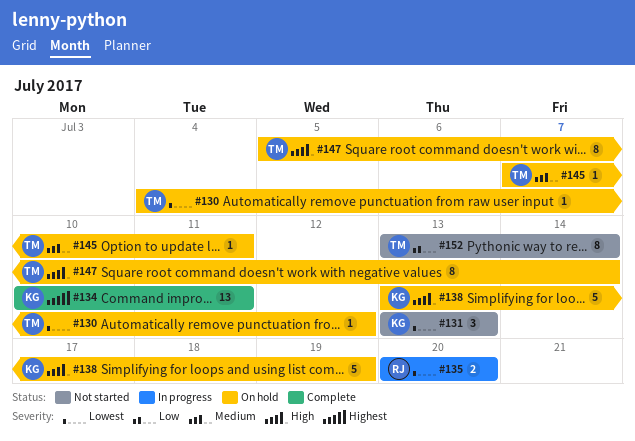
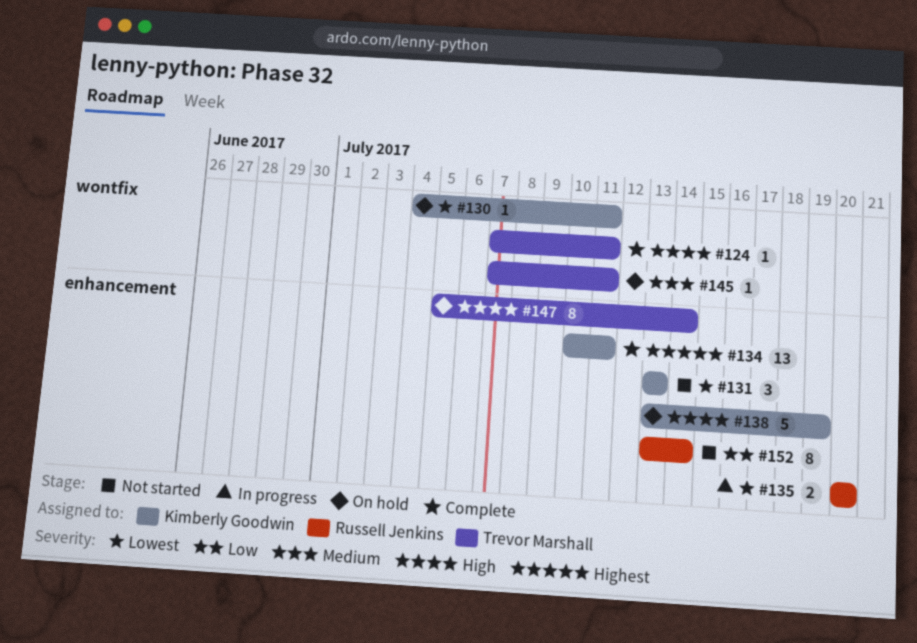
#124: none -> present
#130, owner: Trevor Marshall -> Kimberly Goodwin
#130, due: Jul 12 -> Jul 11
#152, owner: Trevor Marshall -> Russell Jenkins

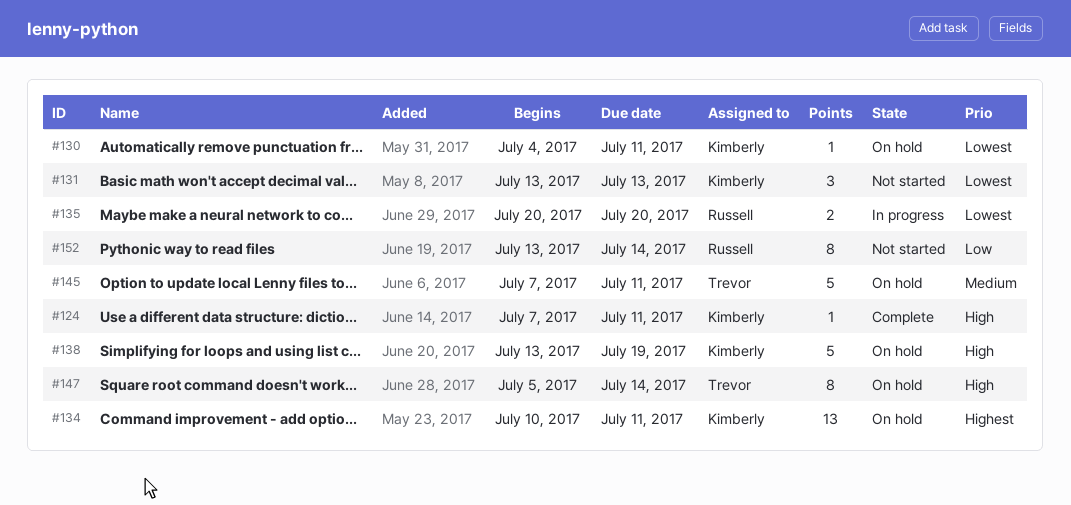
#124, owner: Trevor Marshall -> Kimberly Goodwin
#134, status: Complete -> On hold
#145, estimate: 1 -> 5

□ □ □

> _To do_:
Please print the entries shown above again, exactly, and skip the pictures.

> _Answer for the task_:
#124: none -> present
#130, owner: Trevor Marshall -> Kimberly Goodwin
#130, due: Jul 12 -> Jul 11
#152, owner: Trevor Marshall -> Russell Jenkins

#124, owner: Trevor Marshall -> Kimberly Goodwin
#134, status: Complete -> On hold
#145, estimate: 1 -> 5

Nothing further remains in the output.